DYNAMIC PRODUCTION PLANNING WITH SUBCONTRACTING.

Abstract

This research is concerned with scheduling production over a finite planning horizon in a capacitated manufacturing facility. It is assumed that a second source of supply is available by means of subcontracting and that the demand varies over time. The problem is to establish the production level in the facility and/or the ordering quantity from the subcontractor for each period in the planning horizon. Firstly, the cost functions are analyzed and two types of realistic production cost models are identified. Then mathematical models are developed for two different problems. One is a single criterion problem aimed at minimizing the total production and inventory costs. The other is a bicriterion problem which seeks the efficient frontier with respect to the total cost and the number of subcontractings, both to be minimized, over the planning horizon. For each of the above, two methods, namely, a general dynamic programming approach and an improved dynamic programming approach (Shortest path method) are presented.

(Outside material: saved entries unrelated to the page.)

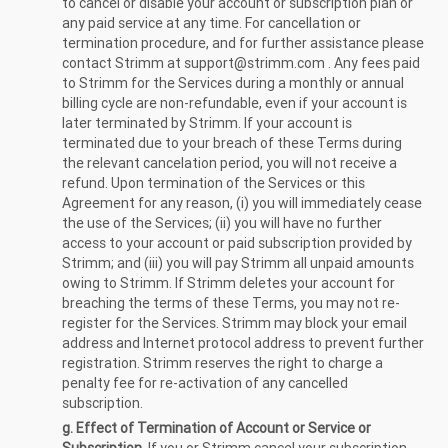
to cancel or disable your account or subscription plan or
any paid service at any time. For cancellation or
termination procedure, and for further assistance please
contact Strimm at
support@strimm.com
. Any fees paid
to Strimm for the Services during a monthly or annual
billing cycle are non-refundable, even if your account is
later terminated by Strimm. If your account is
terminated due to your breach of these Terms during
the relevant cancelation period, you will not receive a
refund. Upon termination of the Services or this
Agreement for any reason, (i) you will immediately cease
the use of the Services; (ii) you will have no further
access to your account or paid subscription provided by
Strimm; and (iii) you will pay Strimm all unpaid amounts
owing to Strimm. If Strimm deletes your account for
breaching the terms of these Terms, you may not re-
register for the Services. Strimm may block your email
address and Internet protocol address to prevent further
registration. Strimm reserves the right to charge a
penalty fee for re-activation of any cancelled
subscription.
g. Effect of Termination of Account or Service or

Several results are obtained for reducing the computations in solving these problems. Based on these results, algorithms are developed for both problems. The computational complexity of these algorithms are also analyzed. Two heuristic rules are then suggested for obtaining near-optimal solutions to the first problem with lesser computation. Both rules have been tested extensively and the results indicate advantages of using them. One of these rules is useful for solving the uncapacitated problem faster without losing optimality. The above results are then extended to other cases where some of the assumptions in the original problem are relaxed. Finally, we studied the multi-item lot-sizing problem with the subcontracting option and proposed a heuristic for solving the problem by the Lagrangean relaxation approach. We demonstrated that with an additional capacity constraint in the dual problem the feasible solution and the lower bound obtained during each iteration converge much faster than without it. After testing some randomly generated problems we found that most of the solutions obtained from the heuristic are very close to the best lower bound obtained from the dual problem within a limited number of iterations.